Elon Musk’s latest home-greening technology is starting small, with only the earliest of adopters coming off a multiyear waitlist
Eric and Tara Neumann are all-in on Tesla Inc. In the summer of 2018, they got an electric Model 3 sedan with the vanity license plate 800DAYZ, as in how long they waited for the $52,000 electric car after putting down their $1,000 deposit. That December, they bought a used Model X SUV for roughly $69,200. And a few weeks ago, they were among the first in California’s San Francisco Bay Area to get the latest version of Tesla’s Solar Roof installed on their house. The roof setup, which comes with two Tesla home batteries known as Powerwalls, was $83,000, financed through the company.
“When we bought the house, we knew we needed to replace the roof, and we knew we wanted to go solar,” Eric Neumann says in the family’s San Ramon driveway. “We’re both geeks, and we’re both in IT. We didn’t mind having to pay extra.” They put down a $1,000 deposit for a Solar Roof back in 2018, too. Federal and state tax credits took about $10,000 off the price tag for the Model 3; with the roof gear, expected to help offset their electric bill, a federal tax credit will cover about a fourth of the purchase and installation costs
Elon Musk, Tesla’s chief executive officer, is pushing the Solar Roof and batteries as essential components of the company’s drive to reduce fossil fuel use. “The future that we all want is the future where you look around and the roofs are gathering energy and doing something useful,” he said during a conference callabout the latest iteration of the product last fall. The Solar Roof is a mix of glass roof tiles and solar energy-collecting tiles that are made at Tesla’s factory in Buffalo, New York. (From the ground, it’s tough to pick out the solar tiles from the dummy tiles.)
The new systems are just starting to dot neighborhoods in California, with Tesla customers taking to YouTube and Instagram to spread the word. PG&E, the dominant utility in Northern California, doesn’t break down statistics by company but has roughly 450,000 residential solar customers and connects about 300 new home energy-storage battery systems to the grid each month.

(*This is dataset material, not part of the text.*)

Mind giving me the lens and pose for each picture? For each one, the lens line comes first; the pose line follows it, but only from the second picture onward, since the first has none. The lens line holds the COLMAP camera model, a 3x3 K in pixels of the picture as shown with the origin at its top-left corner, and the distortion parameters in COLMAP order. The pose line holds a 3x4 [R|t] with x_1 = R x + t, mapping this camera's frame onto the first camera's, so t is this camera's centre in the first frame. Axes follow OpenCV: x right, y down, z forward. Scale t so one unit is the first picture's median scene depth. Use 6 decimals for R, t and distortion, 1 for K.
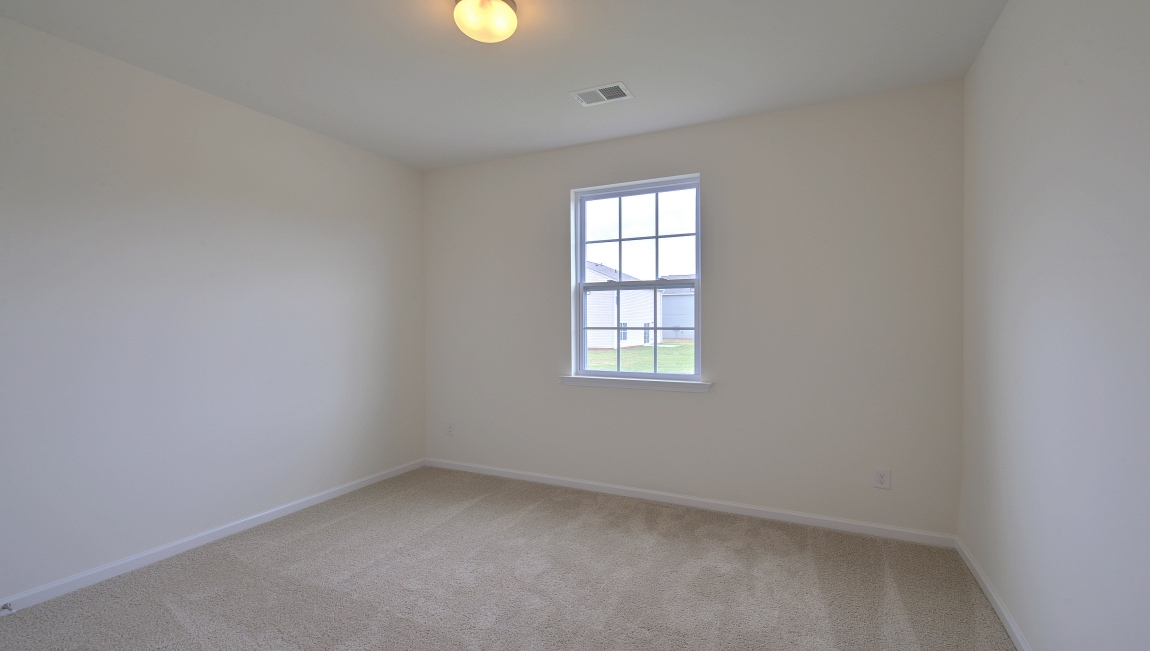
lens RADIAL K [[522.0, 0, 584.0], [0, 522.0, 325.8], [0, 0, 1]] dist [0.014003, 0.000065]
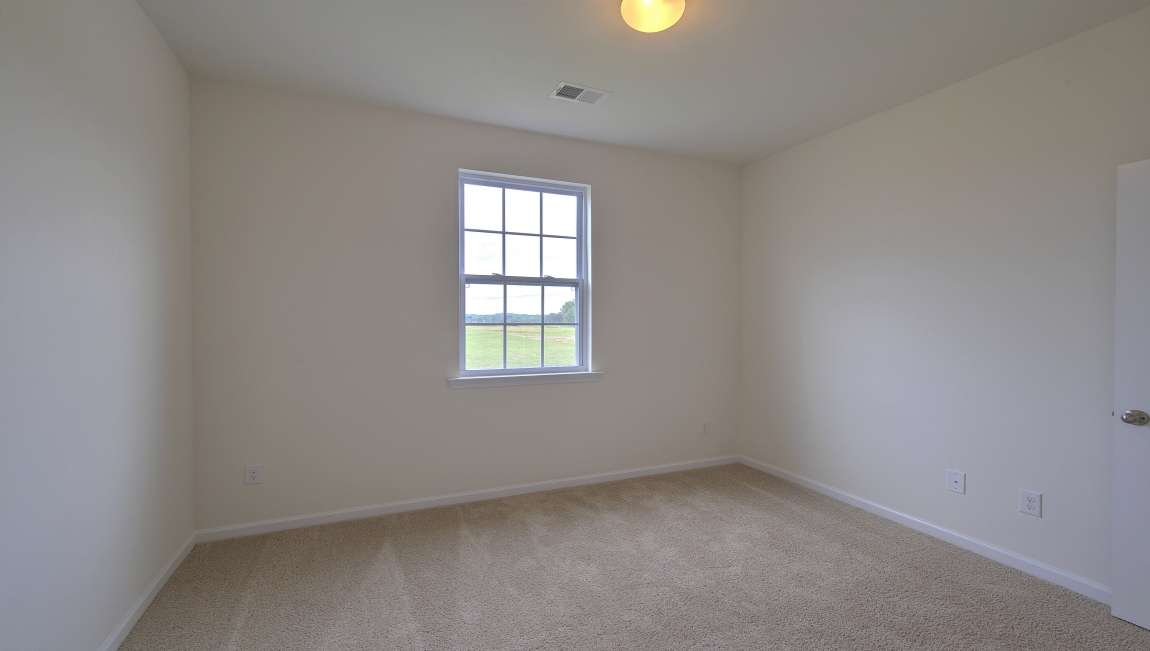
lens RADIAL K [[515.1, 0, 599.1], [0, 515.1, 322.6], [0, 0, 1]] dist [0.003386, -0.002426]
pose [[0.617804, -0.002771, 0.786327, -0.589299], [-0.001022, 0.999990, 0.004327, -0.002482], [-0.786331, -0.003477, 0.617795, 0.282081]]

Solar and battery products have been a small, “easy to forget” portion of Tesla’s sales thus far, Alexander Potter, a Piper Sandler & Co. analyst, wrote in a report released late Tuesday. But if Musk means it when he says the business could one day rival the automotive segment of Tesla’s business, “investors will eventually need to pay attention,” he said, raising his price target by 27% to $928, the highest on Wall Street
Musk first unveiled the roof idea in the fall of 2016, weeks before Tesla acquired solar-panel installer SolarCity for about $2 billion. Tesla shareholders challenged the acquisition, naming Tesla’s board of directors as defendants. All the directors except for Musk reached a tentative settlement last month, leaving the CEO—who also happens to be Tesla’s largest shareholder—to battle alone. Judge Joseph Slights III is scheduled to hear the case in Delaware Chancery Court in a 10-day trial starting on March 16.

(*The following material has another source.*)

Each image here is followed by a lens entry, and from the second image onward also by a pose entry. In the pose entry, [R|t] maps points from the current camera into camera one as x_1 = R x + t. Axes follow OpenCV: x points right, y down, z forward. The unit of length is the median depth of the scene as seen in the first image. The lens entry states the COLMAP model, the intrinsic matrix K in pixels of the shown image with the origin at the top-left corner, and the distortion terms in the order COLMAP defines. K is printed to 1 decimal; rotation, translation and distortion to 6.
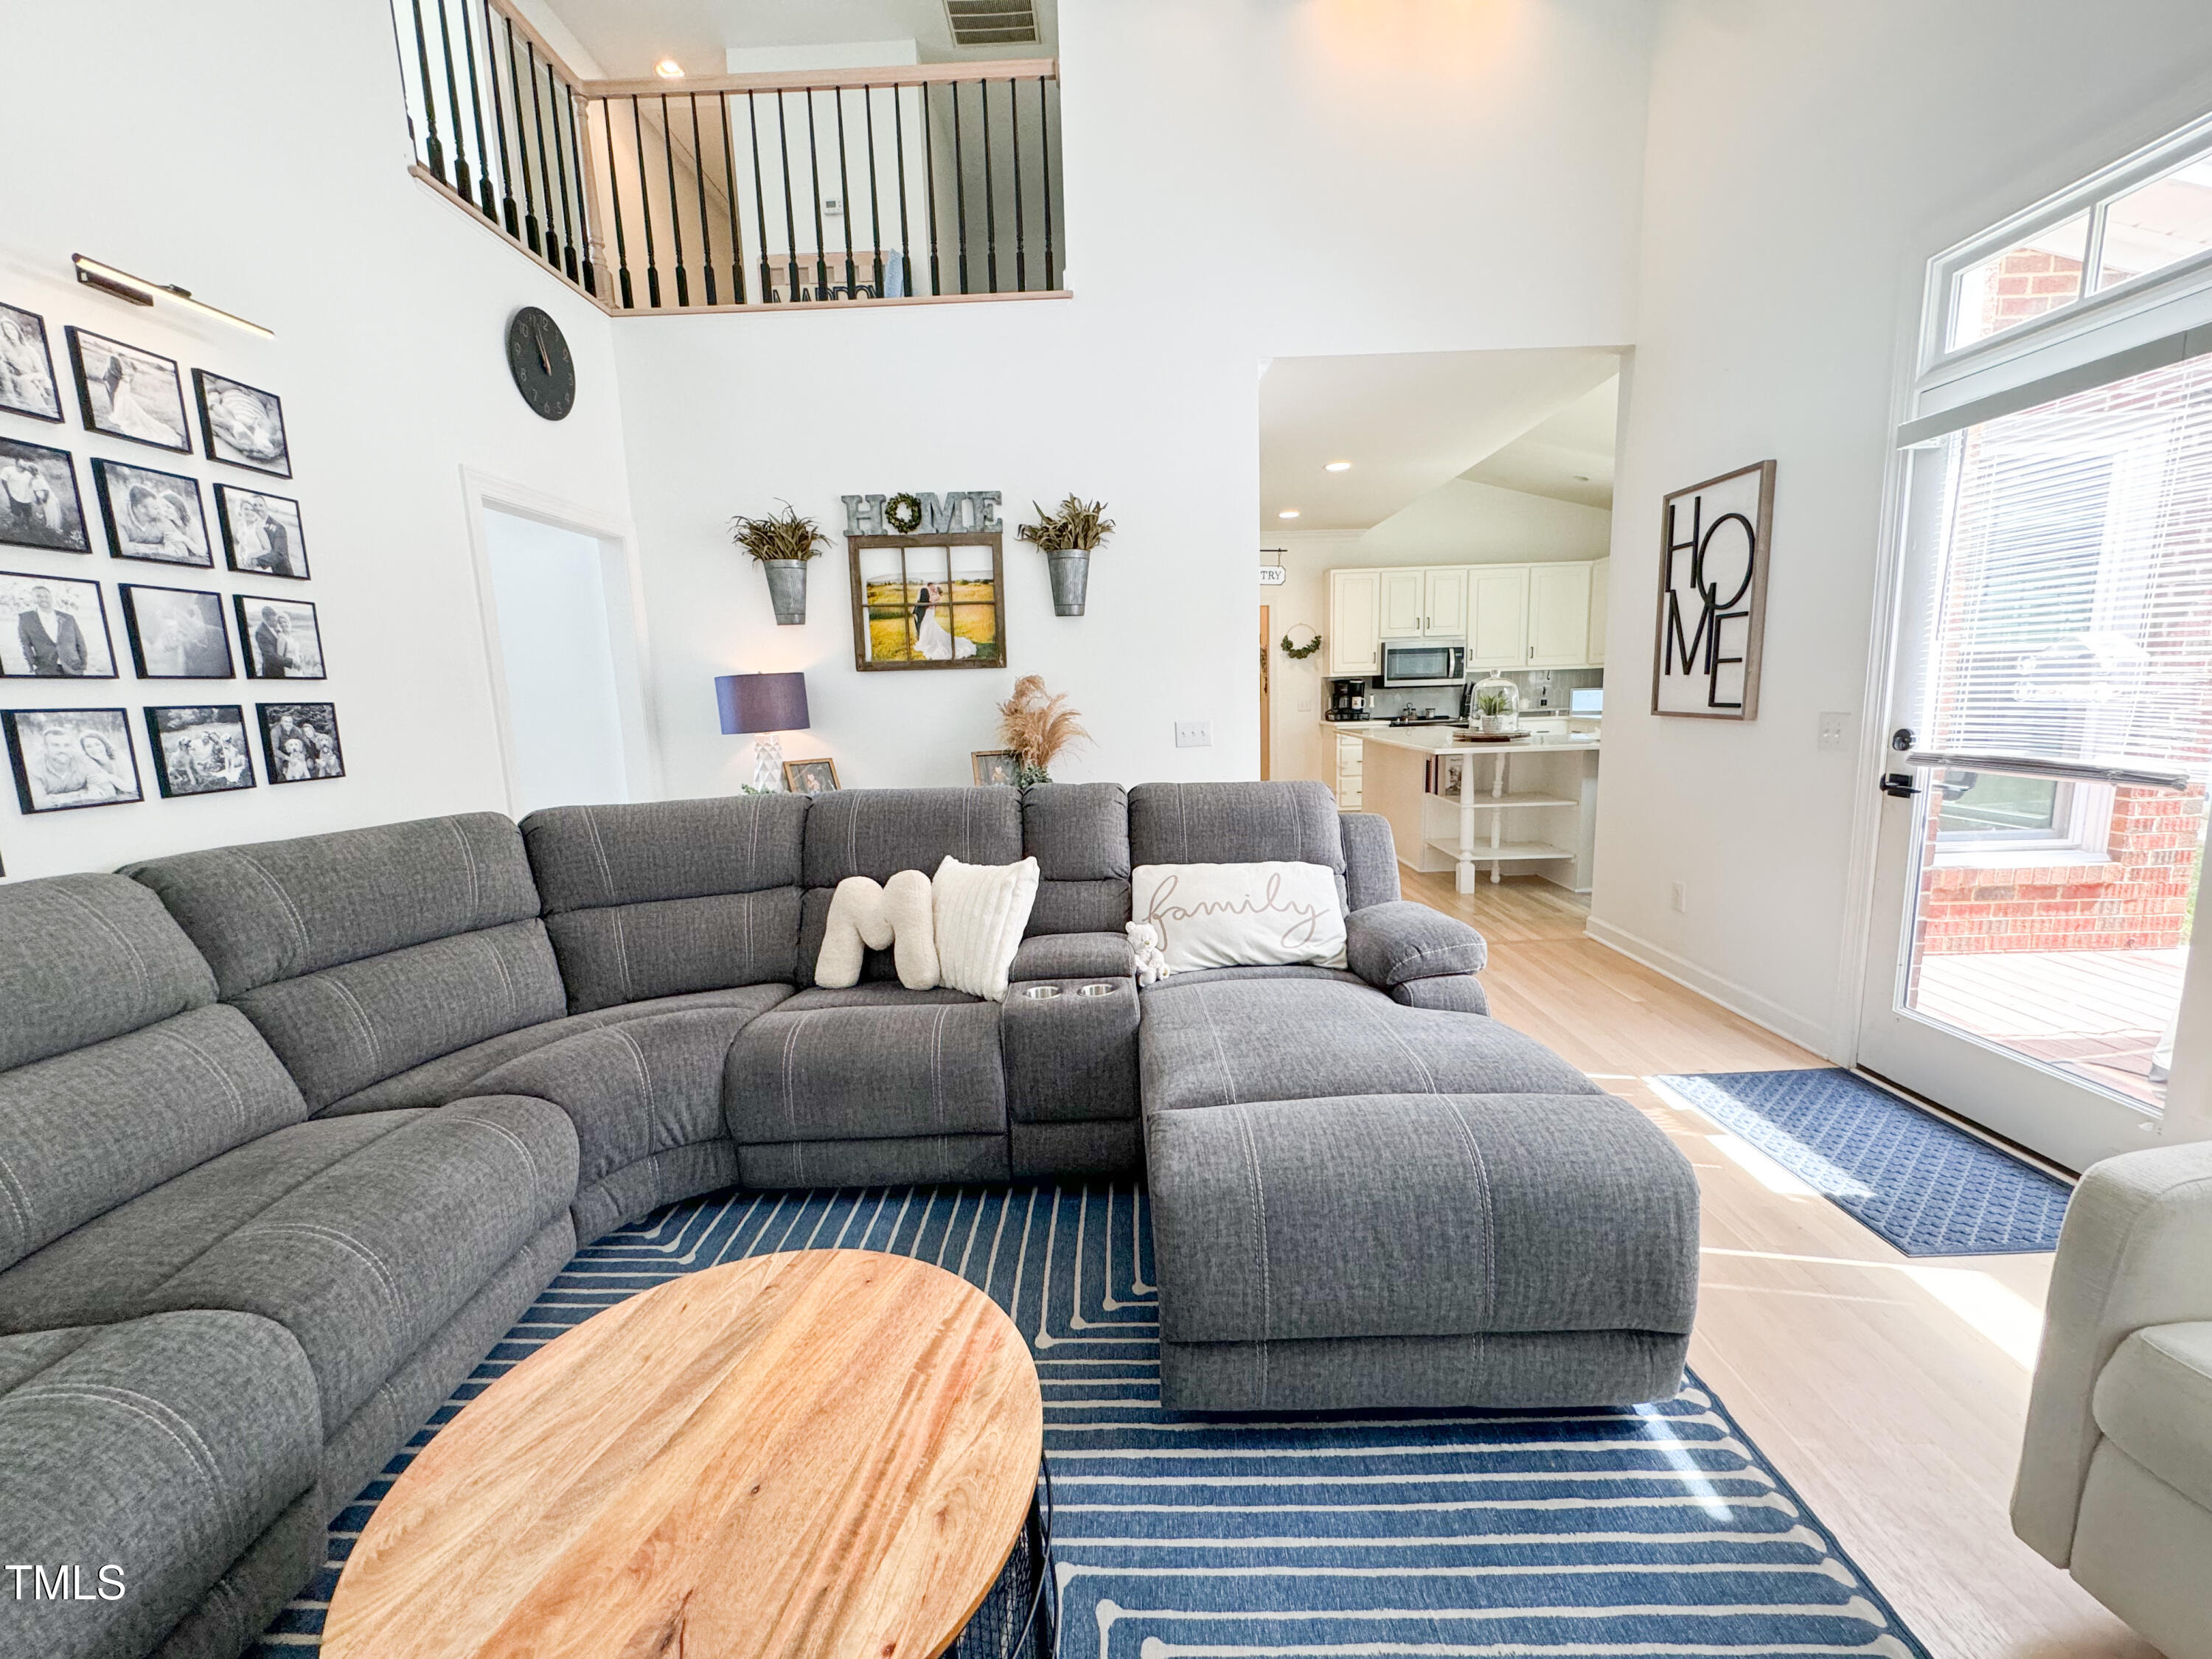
lens RADIAL K [[882.9, 0, 1103.8], [0, 882.9, 824.6], [0, 0, 1]] dist [-0.001976, -0.000275]
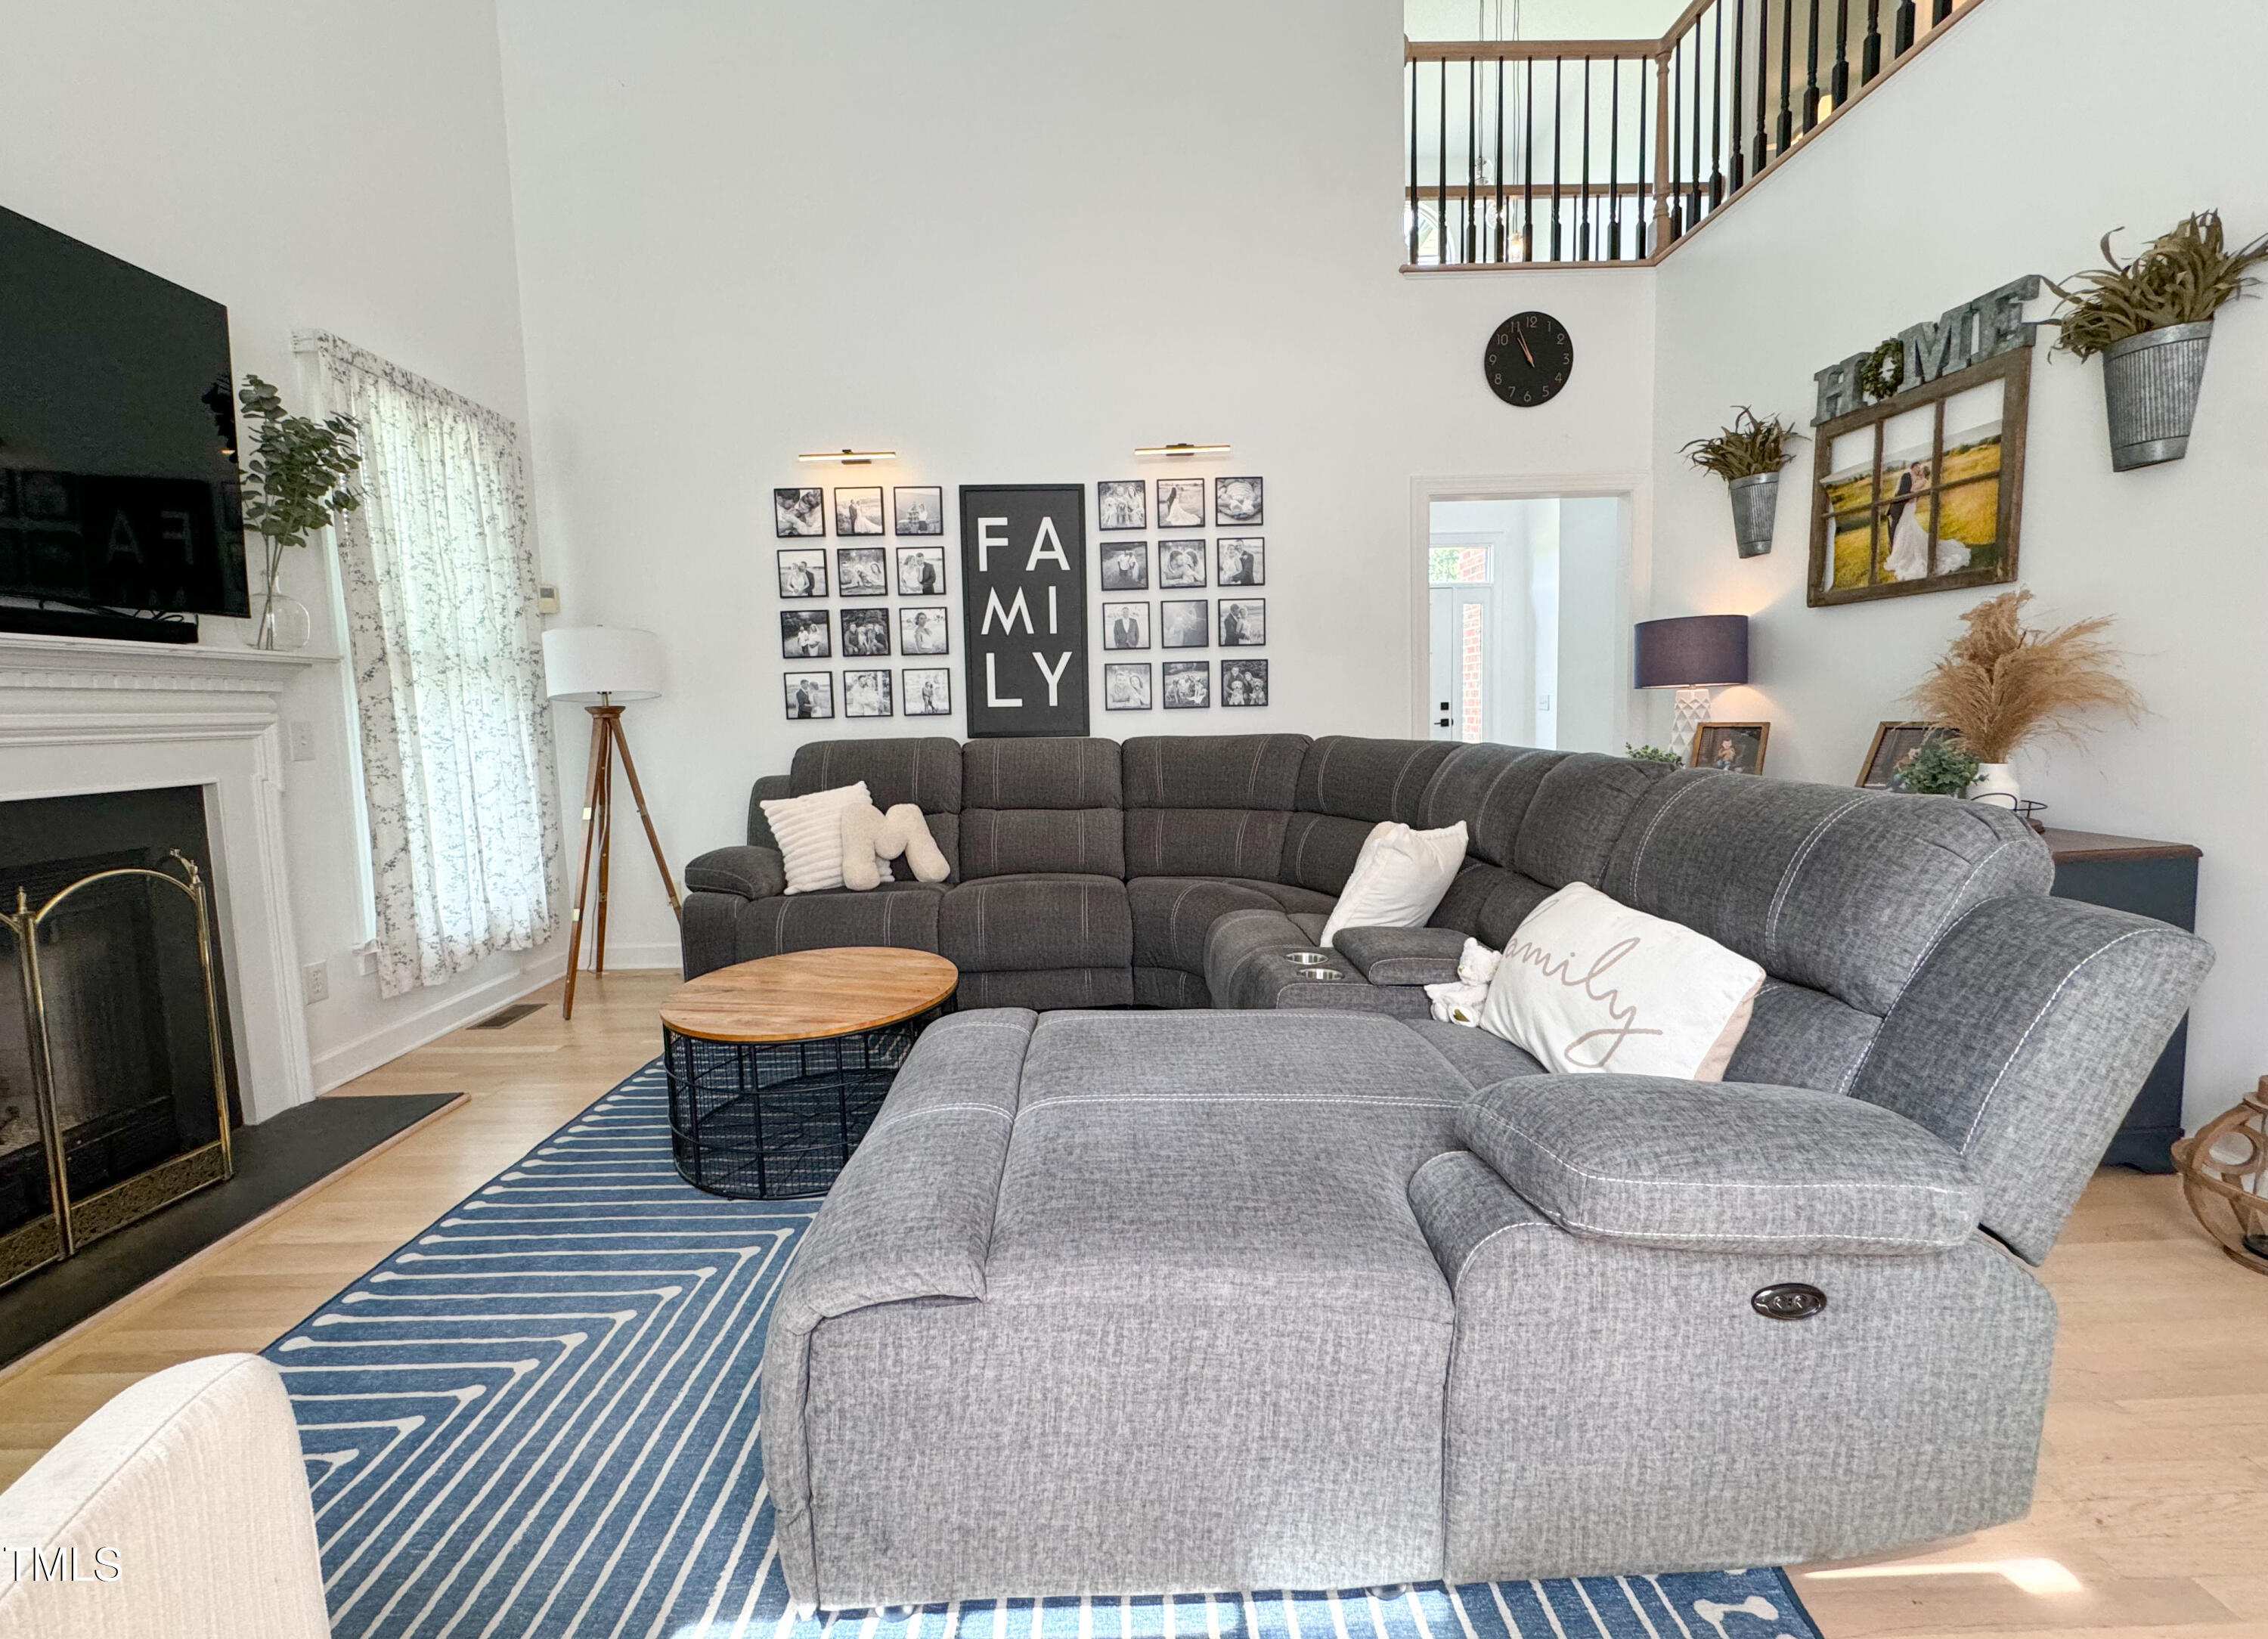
lens RADIAL K [[918.1, 0, 1133.0], [0, 918.1, 779.1], [0, 0, 1]] dist [-0.001386, -0.000111]
pose [[0.030721, 0.112080, -0.993224, 0.492585], [-0.127579, 0.986005, 0.107319, -0.043422], [0.991353, 0.123417, 0.044590, 0.433014]]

After a lot of engineering work (and cost-cutting), Tesla still has things to figure out. Musk has said he’s targeting an install time of just eight hours. The Neumanns’ installation took 17 days: six to tear off the old roof and 11 to install the new one. Tesla now needs to expand its manufacturing and installation capabilities. The company is hiring roofers and installers to deploy the Solar Roof in 17 states, including New York and Texas
In its most recent annual report, Tesla says that the Solar Roof “features aesthetically pleasing and durable glass roofing tiles designed to complement the architecture of homes and commercial buildings while turning sunlight into electricity.” Appearances are a significant part of the appeal. The Neumanns are thrilled with how their roof looks, and their seven-minute YouTube video about the installation has been viewed more than 220,000 times.
“Hats off to Tesla for making a go at an actual solar roof. It’s a lot more work, and it’s a very time-consuming and tricky thing to do,” says Barry Cinnamon, CEO of Cinnamon Energy Systems, a solar and battery storage installer in Silicon Valley. There’s a market, he says, “among people who really love Tesla, have the cars, and have a lot of money.”